RECORDS TO USE
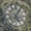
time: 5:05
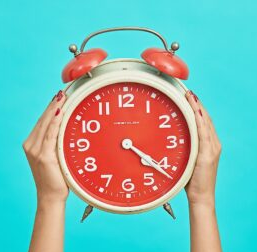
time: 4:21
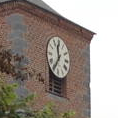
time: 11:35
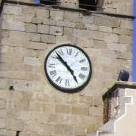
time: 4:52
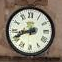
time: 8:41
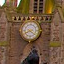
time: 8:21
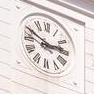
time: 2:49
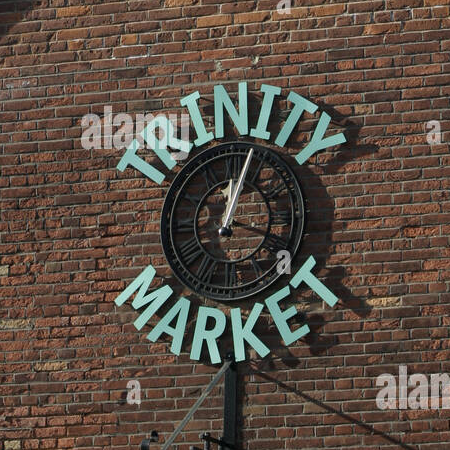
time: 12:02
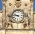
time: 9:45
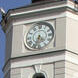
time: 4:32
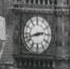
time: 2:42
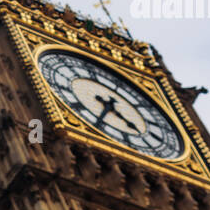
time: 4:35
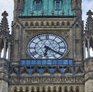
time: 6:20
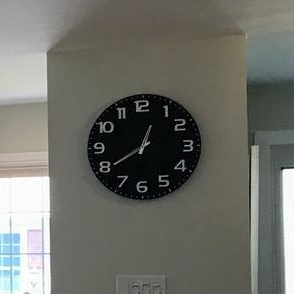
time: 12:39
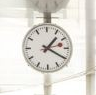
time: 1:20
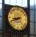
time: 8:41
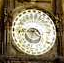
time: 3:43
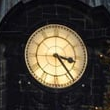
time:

TASK REQUIREMENTS
Reproduce every time line from the entries above, word for word and in order. Leave the pictures out.

EXERCISE ANSWER
time: 5:05
time: 4:21
time: 11:35
time: 4:52
time: 8:41
time: 8:21
time: 2:49
time: 12:02
time: 9:45
time: 4:32
time: 2:42
time: 4:35
time: 6:20
time: 12:39
time: 1:20
time: 8:41
time: 3:43
time:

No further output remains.